* [Texte fourni]
+ + + +

Vocabulaire du goûteur québécois

Confiture, vin, bois

 

 

Un ami de l’Oreille tendue était à la maison ce matin. Interrogé sur un vin australien — dont elle taira le nom par grandeur d’âme —, il répondit sans hésiter : «Pas ce vin-là. C’est comme de la confiture sur un deux par quatre.» Bref, trop de fruit, trop de bois. Message bien reçu. Merci.

Ambiance de traviole ?

On a déjà eu l’occasion de constater, à l’Oreille tendue, que la critique vinigastronomique a son propre idiome.

Tel bar à vin accueille «des professionnels et autres adultes urbains».

Un établissement québecquois serait «un restaurant résolument urbain»; un autre, une «cabane urbaine».

Avenue Laurier Ouest, à Montréal, vous pouvez fréquenter une (une ?) «barmacie».

«La déco rétro-saxonne» de tel troquet serait à signaler.

Du nouveau dans la Presse du 29 janvier. Qu’y reproche-t-on au Ridi de la rue Sherbrooke Ouest ? Son «Ambiance bancale, degré “0”» (cahier Gourmand, p. 6).

+ + + +

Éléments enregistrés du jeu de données
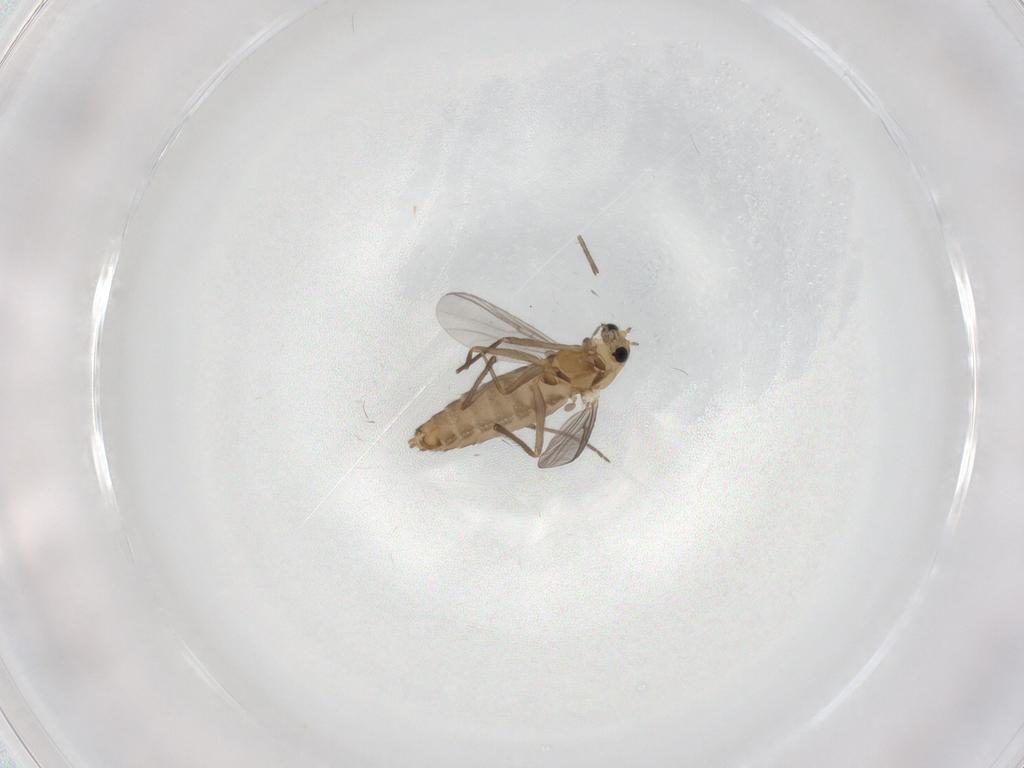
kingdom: Animalia
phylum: Arthropoda
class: Insecta
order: Diptera
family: Chironomidae
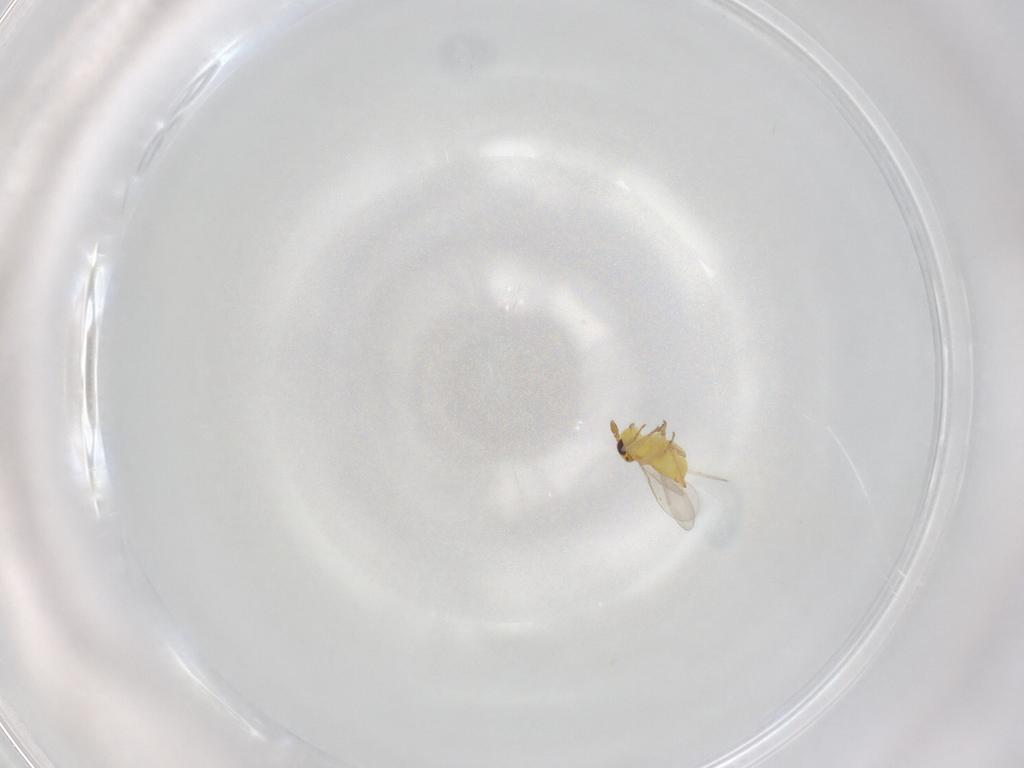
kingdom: Animalia
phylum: Arthropoda
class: Insecta
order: Hymenoptera
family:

+ + + +

* [Consignes]
1/ Relevez toutes les expressions citées entre guillemets dans la partie « Ambiance de traviole ? » du billet sur le vocabulaire du goûteur québécois.
2/ Donnez la suite du billet sur le vocabulaire du goûteur québécois après sa dernière phrase, s'il vous plaît.

* [Réponses rédigées]
1/
- « des professionnels et autres adultes urbains »
- « un restaurant résolument urbain »
- « cabane urbaine »
- « barmacie »
- « La déco rétro-saxonne »
- « Ambiance bancale, degré “0” »

2/
Cela se remet-il d’aplomb ? On l’espère.

Lost in translation

Arte Nova, Vinopack, contenant

Avant

The Vinopak™ container, is the simple and agreeable name given to this revolutionary packaging for high quality wines !

Après

Le contenant Vinopakmc, c’est le nom tout simple et amical que l’on donne à ce tout nouvel emballage révolutionnaire pour le vin de grande qualité.

Trouver le nom Vinopak «agréable», selon la version anglaise de ce texte autopublicitaire, est étrange, mais on laissera passer : tous les (dé)goûts sont dans la nature.

En revanche, le trouver «amical» ne paraît guère concevable à l’Oreille tendue.